**TASK ITEM:**
What is wanted is the full listing, word for word, without its pictures.

**INFORMATION SUPPLIED:**
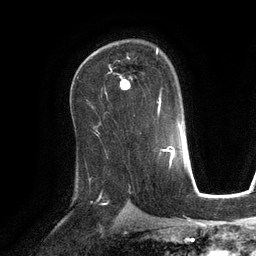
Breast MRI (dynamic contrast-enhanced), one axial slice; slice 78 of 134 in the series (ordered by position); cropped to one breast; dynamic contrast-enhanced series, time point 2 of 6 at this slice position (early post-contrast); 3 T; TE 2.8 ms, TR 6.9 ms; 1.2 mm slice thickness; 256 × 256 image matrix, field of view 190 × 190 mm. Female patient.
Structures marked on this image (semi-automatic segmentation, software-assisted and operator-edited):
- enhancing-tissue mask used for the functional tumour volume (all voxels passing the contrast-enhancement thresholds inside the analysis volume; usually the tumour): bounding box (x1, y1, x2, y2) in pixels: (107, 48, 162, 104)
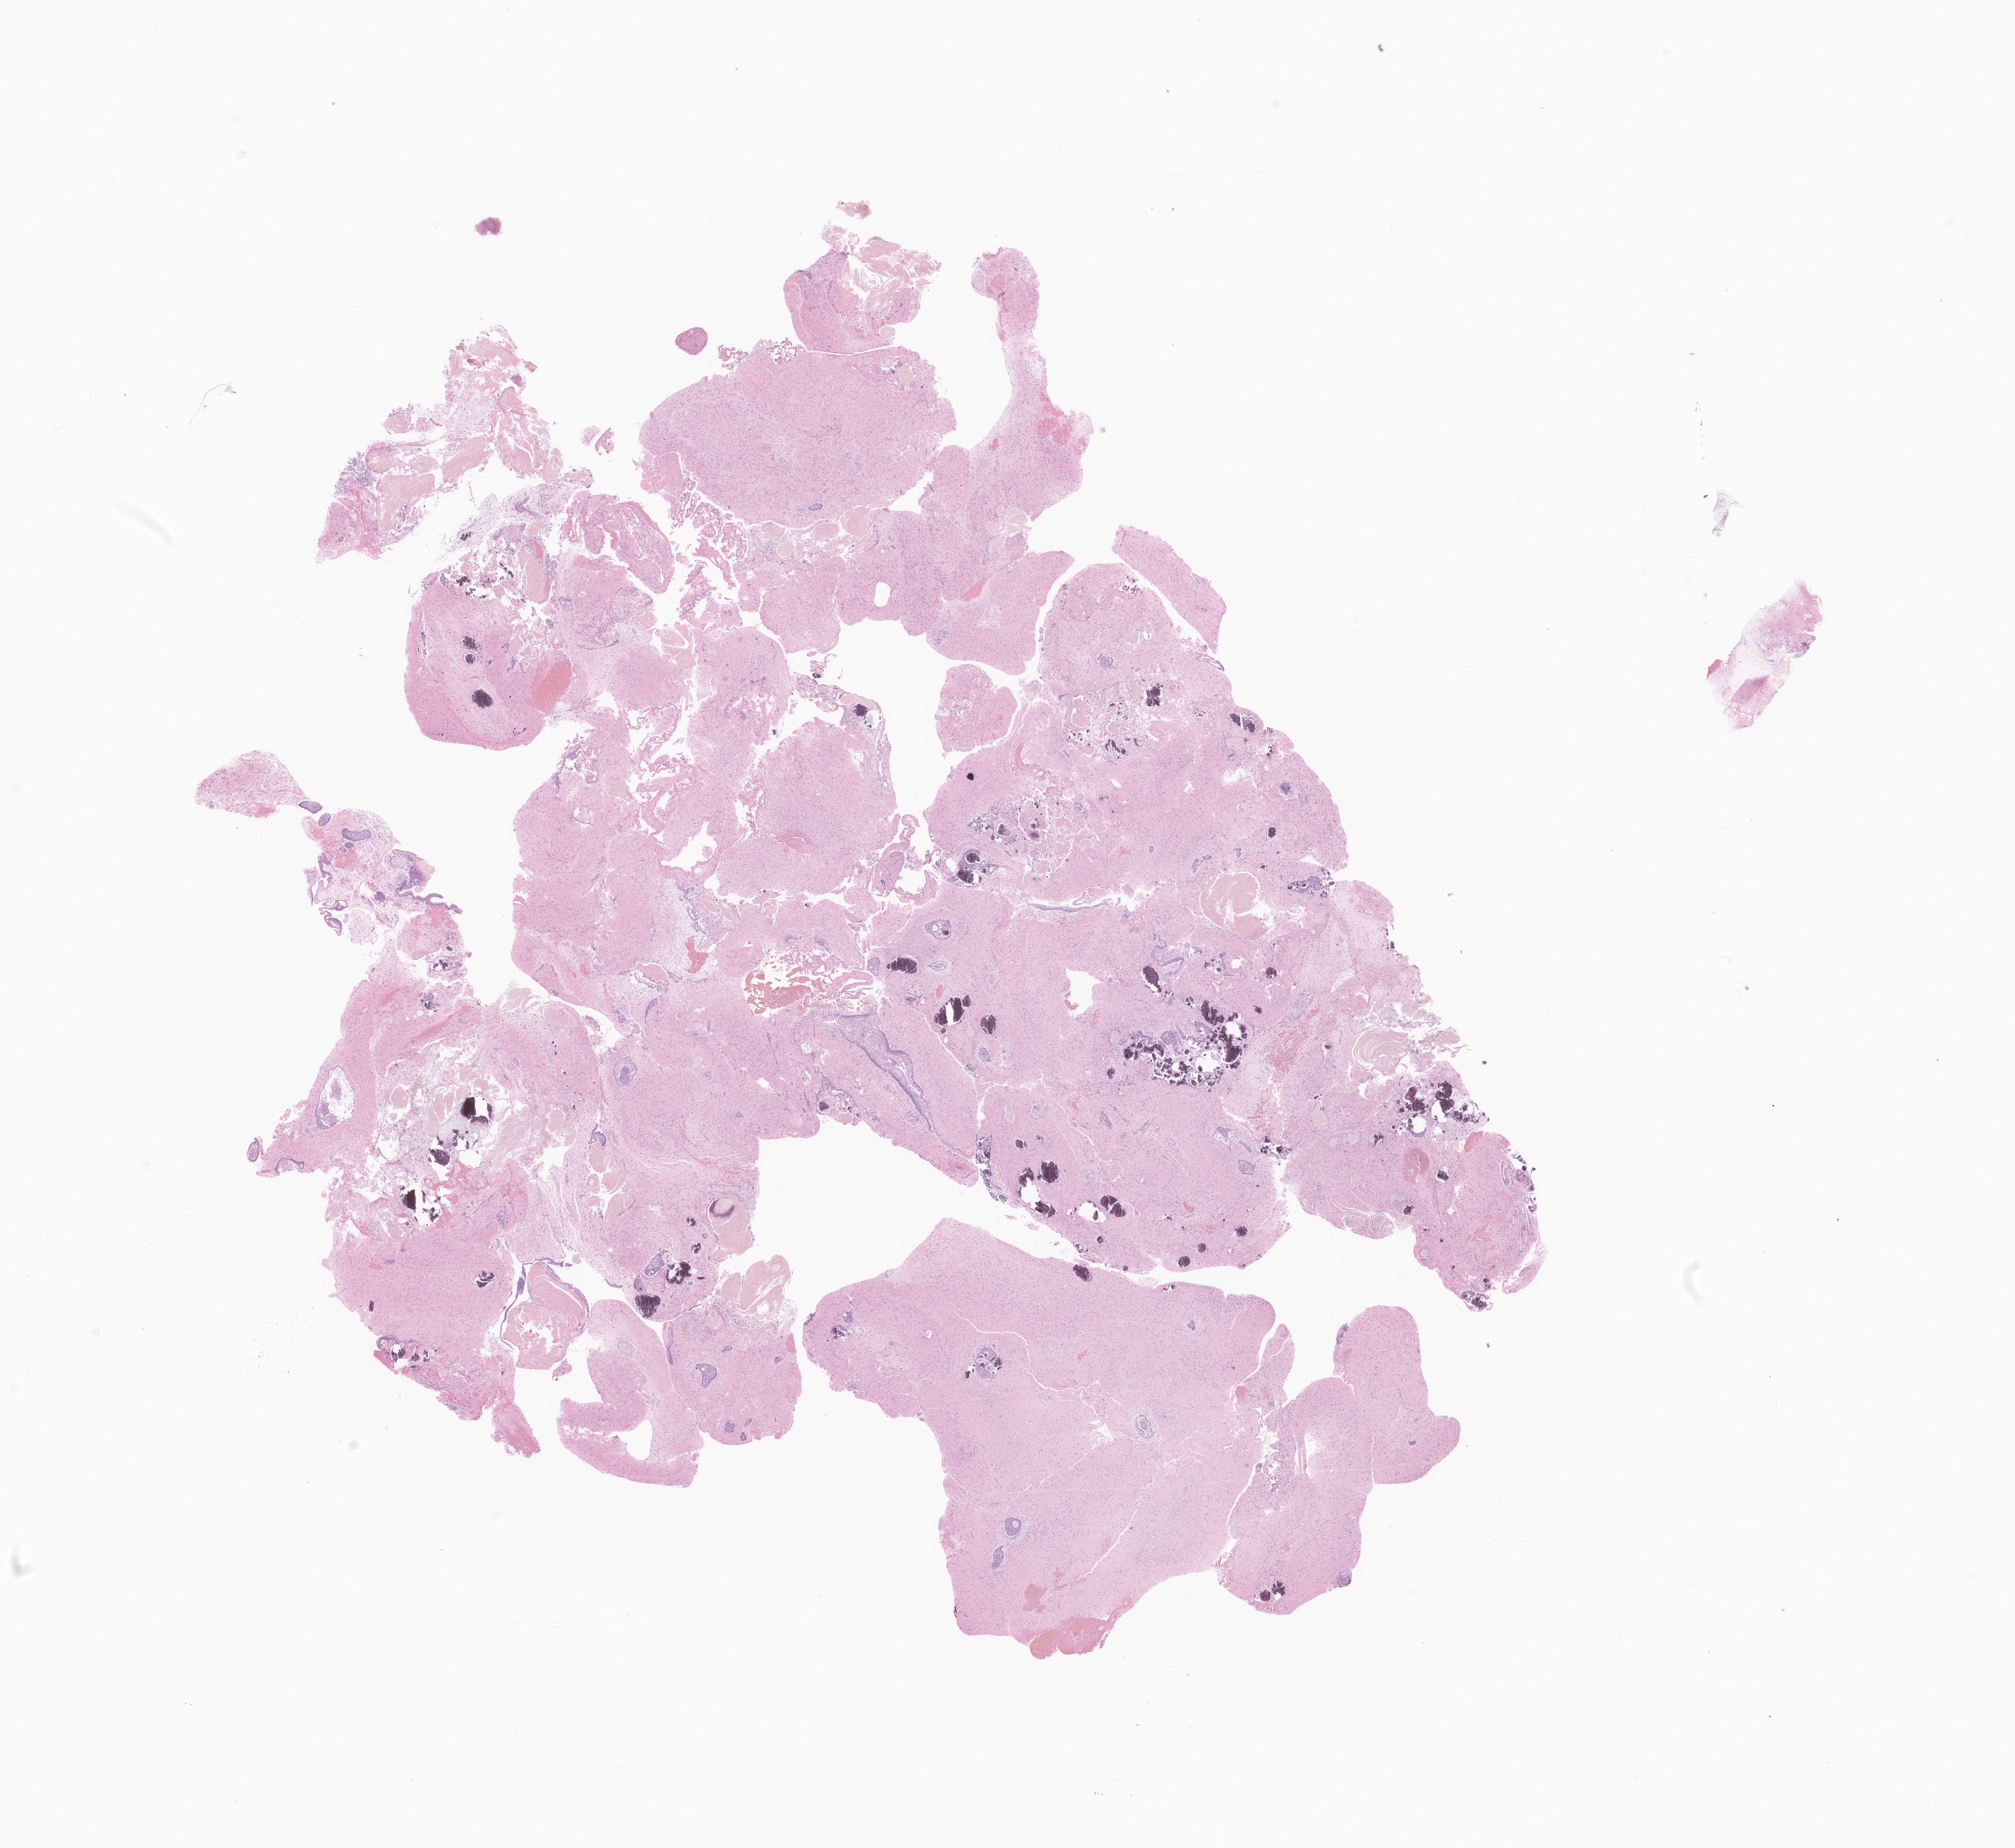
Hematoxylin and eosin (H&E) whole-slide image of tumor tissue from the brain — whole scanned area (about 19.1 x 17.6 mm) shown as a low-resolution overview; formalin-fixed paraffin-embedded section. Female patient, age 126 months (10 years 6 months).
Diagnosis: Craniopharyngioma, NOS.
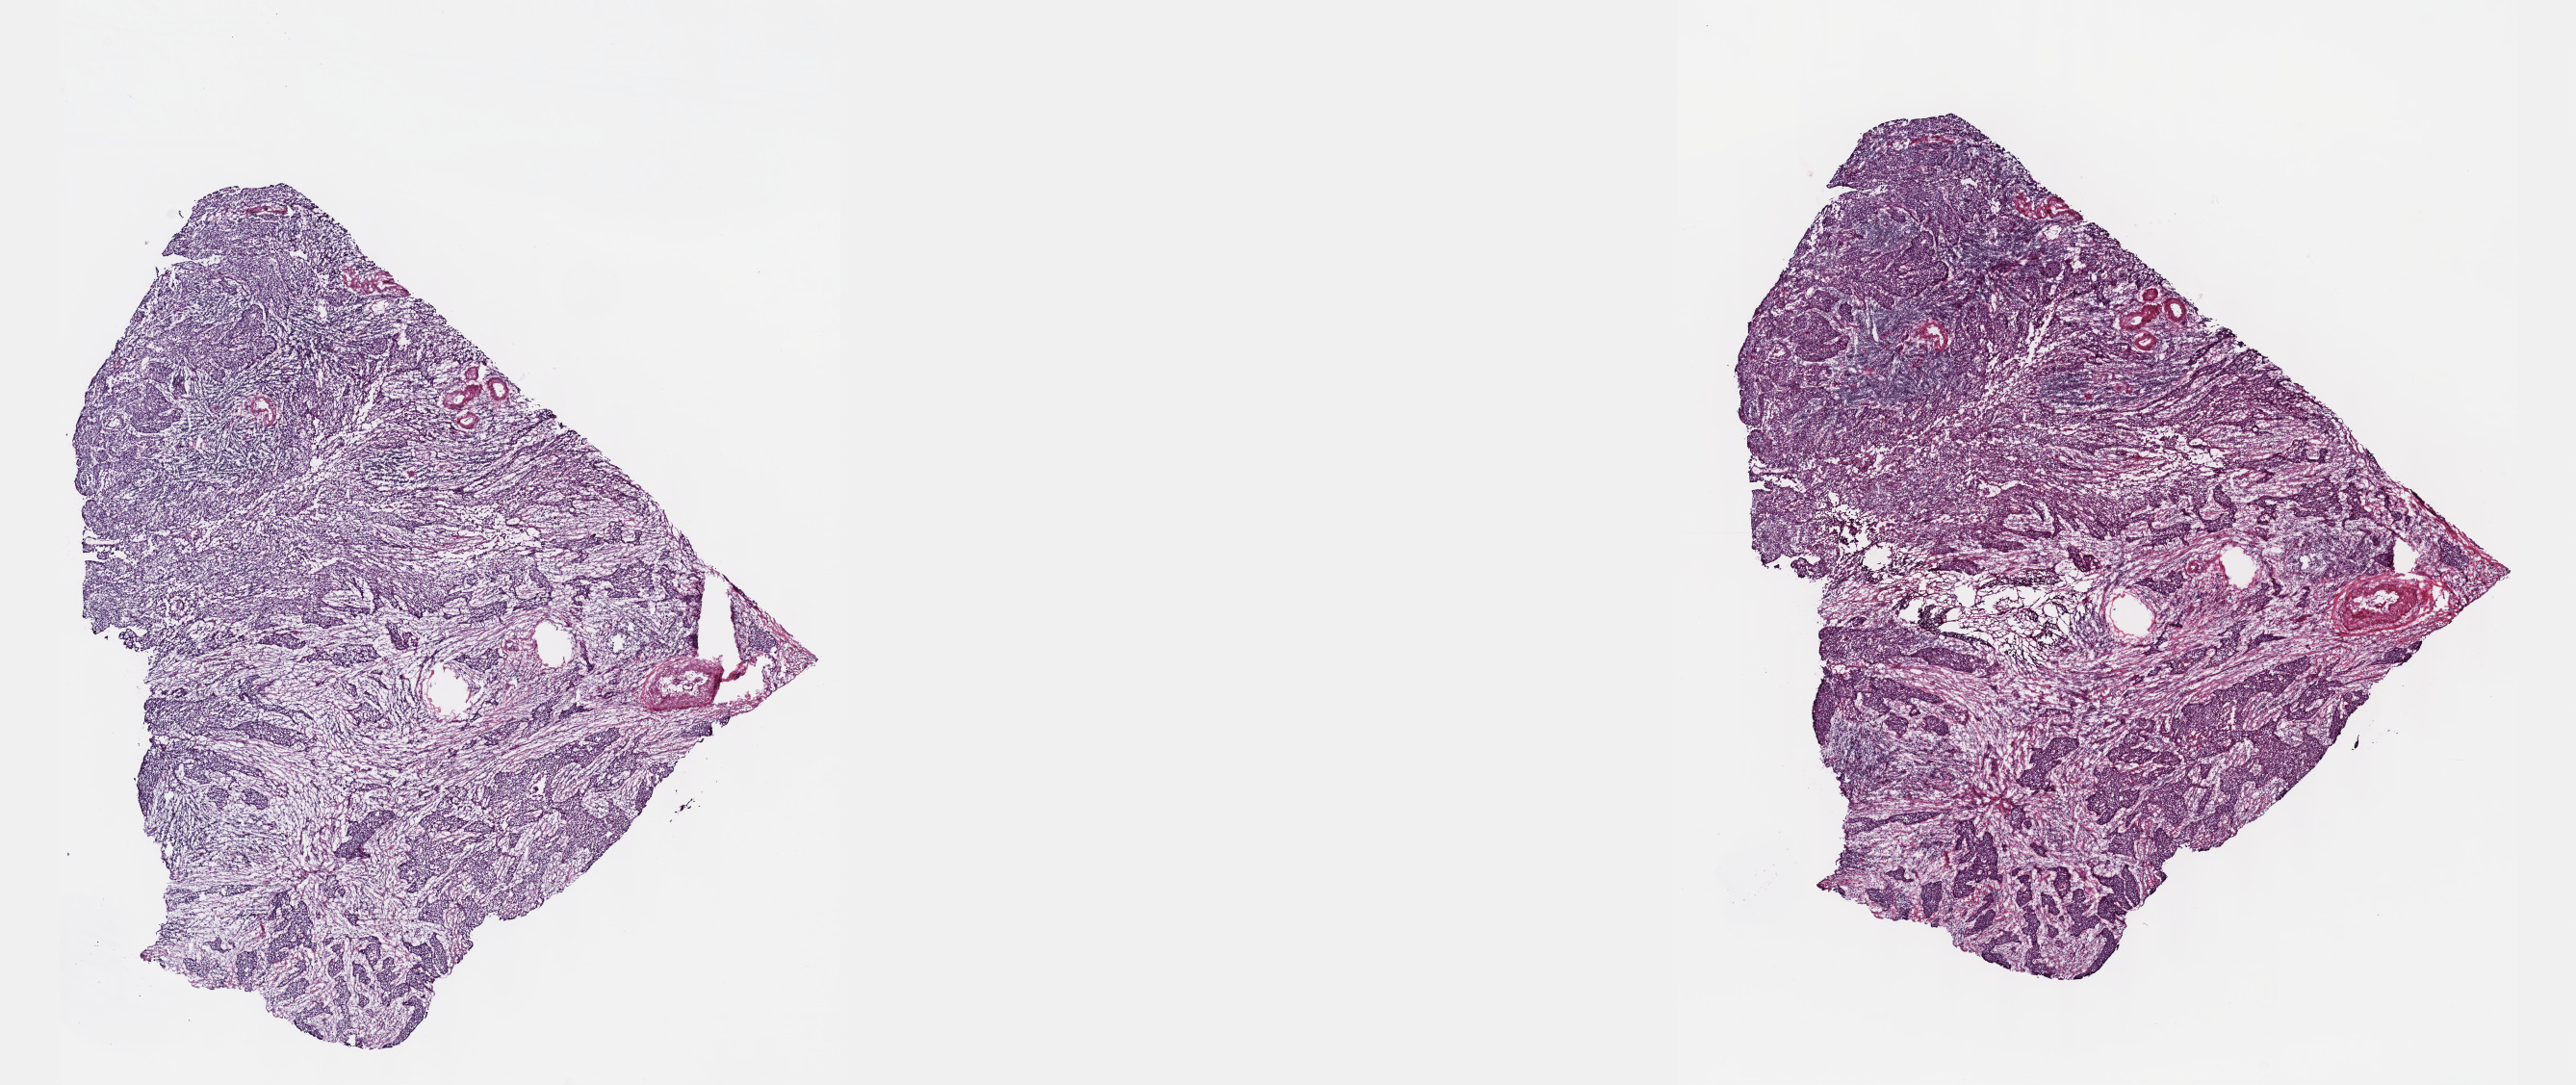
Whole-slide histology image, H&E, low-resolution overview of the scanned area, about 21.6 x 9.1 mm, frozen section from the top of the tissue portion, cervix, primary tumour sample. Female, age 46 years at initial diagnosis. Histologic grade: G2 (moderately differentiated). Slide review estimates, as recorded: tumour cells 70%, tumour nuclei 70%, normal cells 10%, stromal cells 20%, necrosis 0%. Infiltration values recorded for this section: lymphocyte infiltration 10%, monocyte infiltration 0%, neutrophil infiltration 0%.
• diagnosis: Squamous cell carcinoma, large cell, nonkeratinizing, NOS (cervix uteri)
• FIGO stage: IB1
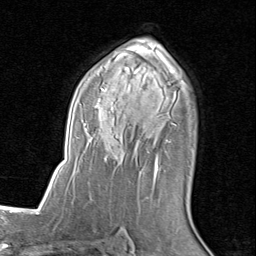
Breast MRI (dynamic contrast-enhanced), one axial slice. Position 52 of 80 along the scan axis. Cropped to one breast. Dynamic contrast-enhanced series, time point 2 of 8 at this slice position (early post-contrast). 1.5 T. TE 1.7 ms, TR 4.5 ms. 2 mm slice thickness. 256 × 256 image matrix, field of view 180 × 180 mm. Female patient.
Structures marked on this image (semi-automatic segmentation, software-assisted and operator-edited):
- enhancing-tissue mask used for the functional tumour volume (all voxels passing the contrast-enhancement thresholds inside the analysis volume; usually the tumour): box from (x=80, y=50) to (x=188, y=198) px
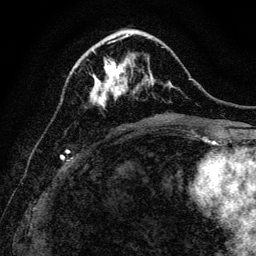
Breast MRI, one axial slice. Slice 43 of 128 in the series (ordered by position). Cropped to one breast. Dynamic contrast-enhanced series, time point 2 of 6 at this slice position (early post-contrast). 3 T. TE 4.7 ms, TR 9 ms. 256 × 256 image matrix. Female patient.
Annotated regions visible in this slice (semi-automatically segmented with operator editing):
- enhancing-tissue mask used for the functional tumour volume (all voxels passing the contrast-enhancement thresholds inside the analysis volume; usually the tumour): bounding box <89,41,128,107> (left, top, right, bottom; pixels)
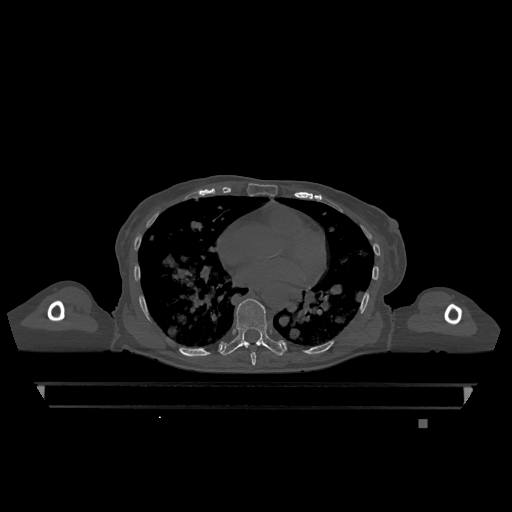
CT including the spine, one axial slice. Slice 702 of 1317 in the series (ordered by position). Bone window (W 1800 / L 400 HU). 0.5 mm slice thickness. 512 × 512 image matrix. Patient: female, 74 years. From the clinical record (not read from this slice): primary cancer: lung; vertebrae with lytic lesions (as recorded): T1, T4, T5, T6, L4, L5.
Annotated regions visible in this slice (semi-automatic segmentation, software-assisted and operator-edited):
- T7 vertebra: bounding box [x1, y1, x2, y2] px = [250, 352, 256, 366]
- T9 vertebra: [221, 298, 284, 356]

**SOLUTION:**
Breast MRI (dynamic contrast-enhanced), one axial slice; slice 78 of 134 in the series (ordered by position); cropped to one breast; dynamic contrast-enhanced series, time point 2 of 6 at this slice position (early post-contrast); 3 T; TE 2.8 ms, TR 6.9 ms; 1.2 mm slice thickness; 256 × 256 image matrix, field of view 190 × 190 mm. Female patient.
Structures marked on this image (semi-automatic segmentation, software-assisted and operator-edited):
- enhancing-tissue mask used for the functional tumour volume (all voxels passing the contrast-enhancement thresholds inside the analysis volume; usually the tumour): bounding box (x1, y1, x2, y2) in pixels: (107, 48, 162, 104)
Hematoxylin and eosin (H&E) whole-slide image of tumor tissue from the brain — whole scanned area (about 19.1 x 17.6 mm) shown as a low-resolution overview; formalin-fixed paraffin-embedded section. Female patient, age 126 months (10 years 6 months).
Diagnosis: Craniopharyngioma, NOS.
Whole-slide histology image, H&E, low-resolution overview of the scanned area, about 21.6 x 9.1 mm, frozen section from the top of the tissue portion, cervix, primary tumour sample. Female, age 46 years at initial diagnosis. Histologic grade: G2 (moderately differentiated). Slide review estimates, as recorded: tumour cells 70%, tumour nuclei 70%, normal cells 10%, stromal cells 20%, necrosis 0%. Infiltration values recorded for this section: lymphocyte infiltration 10%, monocyte infiltration 0%, neutrophil infiltration 0%.
• diagnosis: Squamous cell carcinoma, large cell, nonkeratinizing, NOS (cervix uteri)
• FIGO stage: IB1
Breast MRI (dynamic contrast-enhanced), one axial slice. Position 52 of 80 along the scan axis. Cropped to one breast. Dynamic contrast-enhanced series, time point 2 of 8 at this slice position (early post-contrast). 1.5 T. TE 1.7 ms, TR 4.5 ms. 2 mm slice thickness. 256 × 256 image matrix, field of view 180 × 180 mm. Female patient.
Structures marked on this image (semi-automatic segmentation, software-assisted and operator-edited):
- enhancing-tissue mask used for the functional tumour volume (all voxels passing the contrast-enhancement thresholds inside the analysis volume; usually the tumour): box from (x=80, y=50) to (x=188, y=198) px
Breast MRI, one axial slice. Slice 43 of 128 in the series (ordered by position). Cropped to one breast. Dynamic contrast-enhanced series, time point 2 of 6 at this slice position (early post-contrast). 3 T. TE 4.7 ms, TR 9 ms. 256 × 256 image matrix. Female patient.
Annotated regions visible in this slice (semi-automatically segmented with operator editing):
- enhancing-tissue mask used for the functional tumour volume (all voxels passing the contrast-enhancement thresholds inside the analysis volume; usually the tumour): bounding box <89,41,128,107> (left, top, right, bottom; pixels)
CT including the spine, one axial slice. Slice 702 of 1317 in the series (ordered by position). Bone window (W 1800 / L 400 HU). 0.5 mm slice thickness. 512 × 512 image matrix. Patient: female, 74 years. From the clinical record (not read from this slice): primary cancer: lung; vertebrae with lytic lesions (as recorded): T1, T4, T5, T6, L4, L5.
Annotated regions visible in this slice (semi-automatic segmentation, software-assisted and operator-edited):
- T7 vertebra: bounding box [x1, y1, x2, y2] px = [250, 352, 256, 366]
- T9 vertebra: [221, 298, 284, 356]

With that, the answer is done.